◆ AIM OF THE TASK
A single figure is expected: how many lines of the data that follows contain the word "Silkscreen".

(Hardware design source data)
- - -
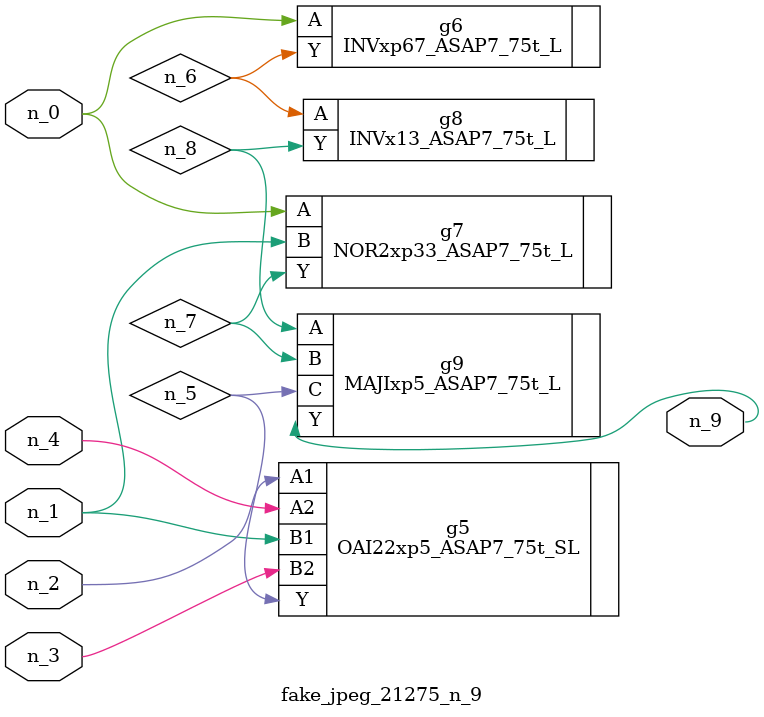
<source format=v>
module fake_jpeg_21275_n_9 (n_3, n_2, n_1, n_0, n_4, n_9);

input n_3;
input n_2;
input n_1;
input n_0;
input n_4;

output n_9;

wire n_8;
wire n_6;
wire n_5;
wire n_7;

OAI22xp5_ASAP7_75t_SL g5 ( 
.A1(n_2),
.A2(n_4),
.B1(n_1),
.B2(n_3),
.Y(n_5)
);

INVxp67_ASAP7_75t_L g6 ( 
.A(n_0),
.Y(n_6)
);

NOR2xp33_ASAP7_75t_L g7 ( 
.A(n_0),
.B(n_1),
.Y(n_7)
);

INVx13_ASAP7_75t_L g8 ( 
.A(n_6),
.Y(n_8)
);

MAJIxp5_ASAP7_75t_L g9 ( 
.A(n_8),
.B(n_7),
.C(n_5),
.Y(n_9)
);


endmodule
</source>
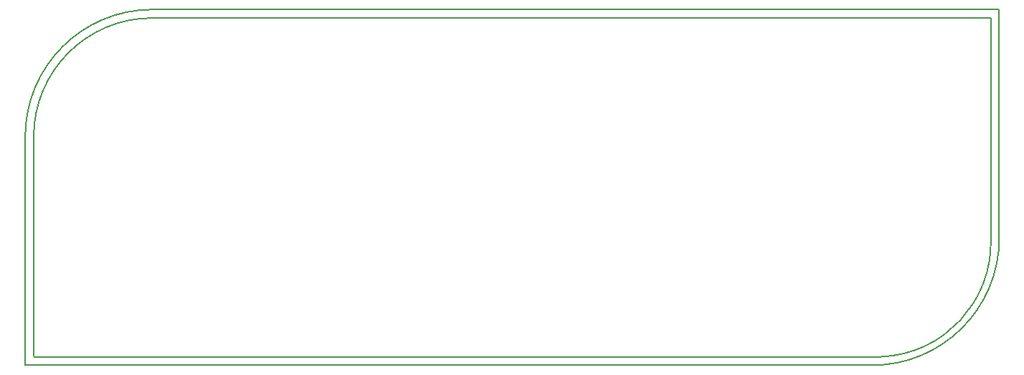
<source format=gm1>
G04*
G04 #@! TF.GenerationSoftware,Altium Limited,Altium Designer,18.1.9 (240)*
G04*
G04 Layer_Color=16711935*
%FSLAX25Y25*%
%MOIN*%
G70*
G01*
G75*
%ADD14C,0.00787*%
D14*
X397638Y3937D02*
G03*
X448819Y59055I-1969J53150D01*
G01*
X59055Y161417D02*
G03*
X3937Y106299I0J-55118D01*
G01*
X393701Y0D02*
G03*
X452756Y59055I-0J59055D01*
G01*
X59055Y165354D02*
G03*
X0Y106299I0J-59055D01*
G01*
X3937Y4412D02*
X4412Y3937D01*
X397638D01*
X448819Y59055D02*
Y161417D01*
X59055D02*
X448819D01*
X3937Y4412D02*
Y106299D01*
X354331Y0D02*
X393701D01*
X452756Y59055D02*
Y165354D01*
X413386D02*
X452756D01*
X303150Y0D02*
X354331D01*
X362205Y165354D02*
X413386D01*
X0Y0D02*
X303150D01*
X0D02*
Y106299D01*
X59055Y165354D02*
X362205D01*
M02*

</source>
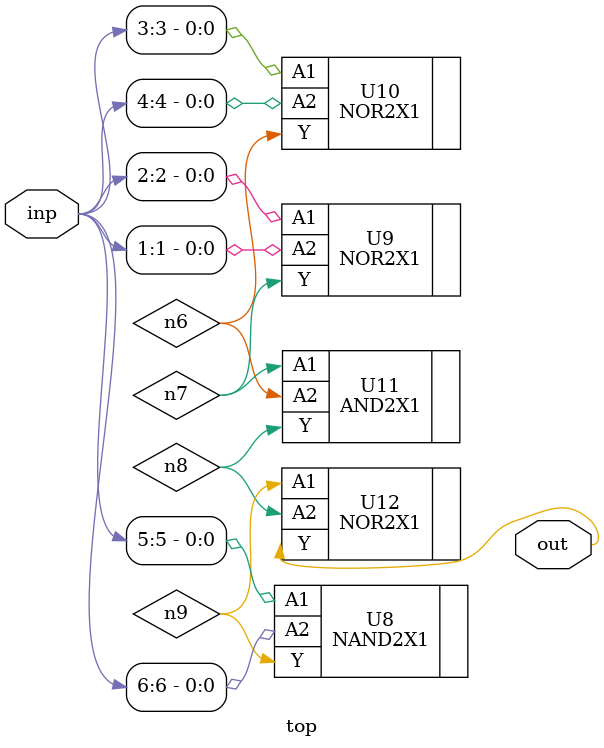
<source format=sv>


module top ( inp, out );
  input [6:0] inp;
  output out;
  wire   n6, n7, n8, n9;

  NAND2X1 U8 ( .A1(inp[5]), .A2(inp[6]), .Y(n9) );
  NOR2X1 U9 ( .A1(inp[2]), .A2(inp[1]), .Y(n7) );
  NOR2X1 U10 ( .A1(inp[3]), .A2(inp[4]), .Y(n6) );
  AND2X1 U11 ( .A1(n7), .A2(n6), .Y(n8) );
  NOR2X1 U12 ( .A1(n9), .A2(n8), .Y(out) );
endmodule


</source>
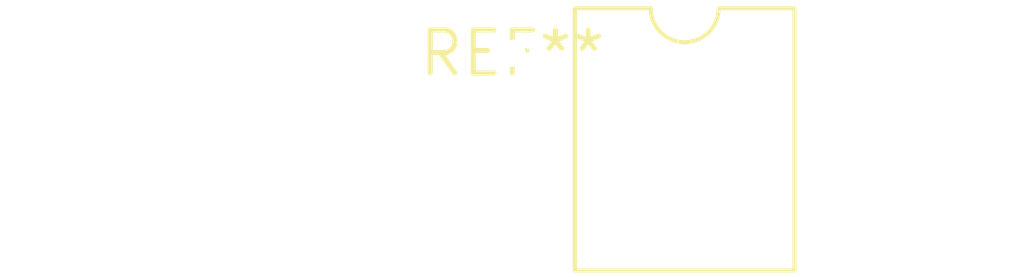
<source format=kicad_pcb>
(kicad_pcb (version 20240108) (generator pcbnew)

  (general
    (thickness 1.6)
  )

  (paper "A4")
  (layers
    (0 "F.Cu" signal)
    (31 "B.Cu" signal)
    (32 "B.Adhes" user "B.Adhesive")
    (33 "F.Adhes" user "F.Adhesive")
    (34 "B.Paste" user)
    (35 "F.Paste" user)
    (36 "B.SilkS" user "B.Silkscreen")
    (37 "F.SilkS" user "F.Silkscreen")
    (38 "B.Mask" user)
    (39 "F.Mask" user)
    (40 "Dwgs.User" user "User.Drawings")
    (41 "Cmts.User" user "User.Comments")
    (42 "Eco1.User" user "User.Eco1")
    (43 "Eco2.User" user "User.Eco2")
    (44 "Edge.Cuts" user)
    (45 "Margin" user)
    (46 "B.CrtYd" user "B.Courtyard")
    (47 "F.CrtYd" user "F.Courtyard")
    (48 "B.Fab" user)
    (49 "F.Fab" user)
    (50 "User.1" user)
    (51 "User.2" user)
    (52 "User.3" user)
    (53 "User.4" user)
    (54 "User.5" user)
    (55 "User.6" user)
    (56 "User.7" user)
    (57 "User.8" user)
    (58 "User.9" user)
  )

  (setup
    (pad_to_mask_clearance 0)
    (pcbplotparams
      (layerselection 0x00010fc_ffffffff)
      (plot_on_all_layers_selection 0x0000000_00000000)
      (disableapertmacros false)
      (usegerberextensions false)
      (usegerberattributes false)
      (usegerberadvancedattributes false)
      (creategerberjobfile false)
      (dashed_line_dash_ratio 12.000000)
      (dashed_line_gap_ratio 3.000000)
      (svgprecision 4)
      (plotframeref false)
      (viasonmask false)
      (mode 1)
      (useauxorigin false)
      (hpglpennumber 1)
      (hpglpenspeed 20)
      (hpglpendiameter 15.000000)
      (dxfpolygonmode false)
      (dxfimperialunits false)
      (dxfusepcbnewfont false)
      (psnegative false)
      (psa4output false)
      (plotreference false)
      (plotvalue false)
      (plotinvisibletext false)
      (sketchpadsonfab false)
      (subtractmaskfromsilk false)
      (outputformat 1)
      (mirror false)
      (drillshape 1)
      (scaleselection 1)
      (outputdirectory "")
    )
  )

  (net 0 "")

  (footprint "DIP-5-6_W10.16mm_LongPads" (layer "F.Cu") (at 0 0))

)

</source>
- - -
◆ PROBLEM SOLUTION
2